[Records to process Boundary: Start]
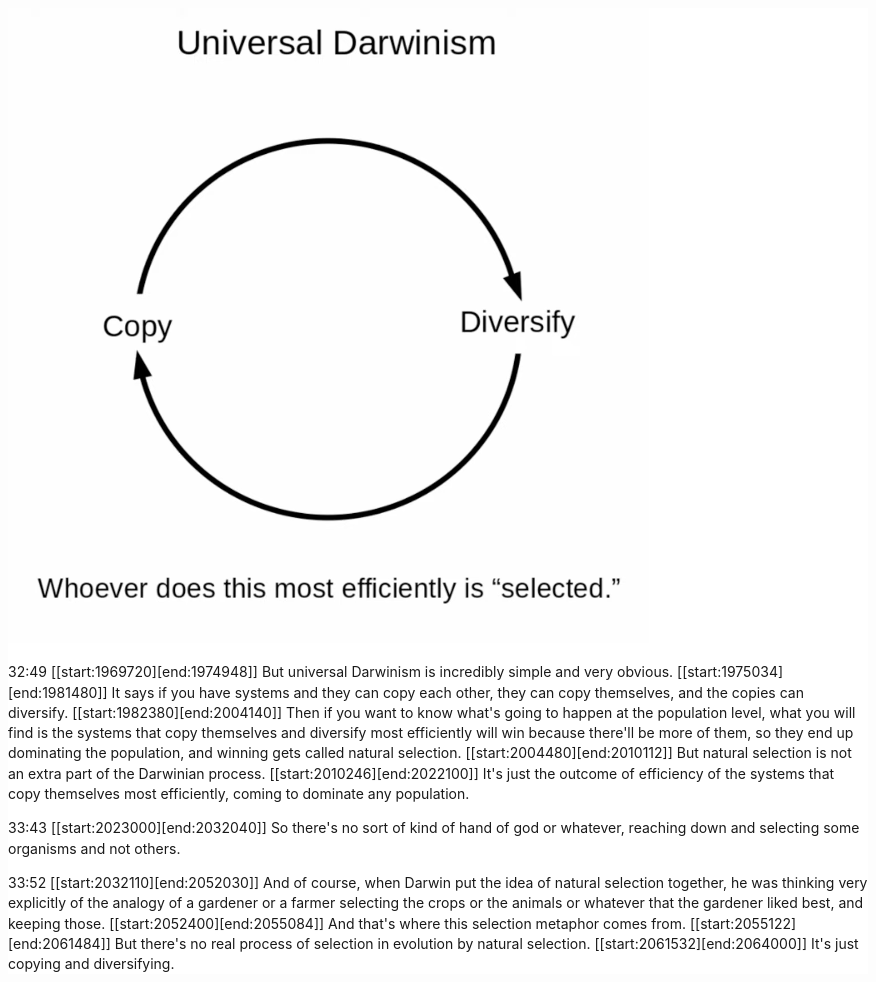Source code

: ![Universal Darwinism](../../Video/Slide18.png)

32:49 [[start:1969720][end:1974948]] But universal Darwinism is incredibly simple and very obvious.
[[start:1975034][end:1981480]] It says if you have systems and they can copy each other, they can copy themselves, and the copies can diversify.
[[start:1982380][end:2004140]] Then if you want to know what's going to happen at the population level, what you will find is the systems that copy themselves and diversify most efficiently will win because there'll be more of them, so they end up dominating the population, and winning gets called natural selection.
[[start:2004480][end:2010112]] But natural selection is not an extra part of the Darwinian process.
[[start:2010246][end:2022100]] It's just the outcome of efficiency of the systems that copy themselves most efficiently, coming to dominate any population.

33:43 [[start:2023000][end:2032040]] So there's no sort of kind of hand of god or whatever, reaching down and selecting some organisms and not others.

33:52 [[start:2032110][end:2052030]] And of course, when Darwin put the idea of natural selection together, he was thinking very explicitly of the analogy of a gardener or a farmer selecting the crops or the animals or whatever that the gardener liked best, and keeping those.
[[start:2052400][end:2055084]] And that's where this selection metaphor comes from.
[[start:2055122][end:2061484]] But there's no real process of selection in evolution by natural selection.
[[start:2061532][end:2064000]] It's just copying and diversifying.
[Records to process Boundary: End]
● **What is expected**: Reproduce all of the material above word for word, and leave the picture out of your answer.

● **Output for this task**:
Source code

: ![Universal Darwinism](../../Video/Slide18.png)

32:49 [[start:1969720][end:1974948]] But universal Darwinism is incredibly simple and very obvious.
[[start:1975034][end:1981480]] It says if you have systems and they can copy each other, they can copy themselves, and the copies can diversify.
[[start:1982380][end:2004140]] Then if you want to know what's going to happen at the population level, what you will find is the systems that copy themselves and diversify most efficiently will win because there'll be more of them, so they end up dominating the population, and winning gets called natural selection.
[[start:2004480][end:2010112]] But natural selection is not an extra part of the Darwinian process.
[[start:2010246][end:2022100]] It's just the outcome of efficiency of the systems that copy themselves most efficiently, coming to dominate any population.

33:43 [[start:2023000][end:2032040]] So there's no sort of kind of hand of god or whatever, reaching down and selecting some organisms and not others.

33:52 [[start:2032110][end:2052030]] And of course, when Darwin put the idea of natural selection together, he was thinking very explicitly of the analogy of a gardener or a farmer selecting the crops or the animals or whatever that the gardener liked best, and keeping those.
[[start:2052400][end:2055084]] And that's where this selection metaphor comes from.
[[start:2055122][end:2061484]] But there's no real process of selection in evolution by natural selection.
[[start:2061532][end:2064000]] It's just copying and diversifying.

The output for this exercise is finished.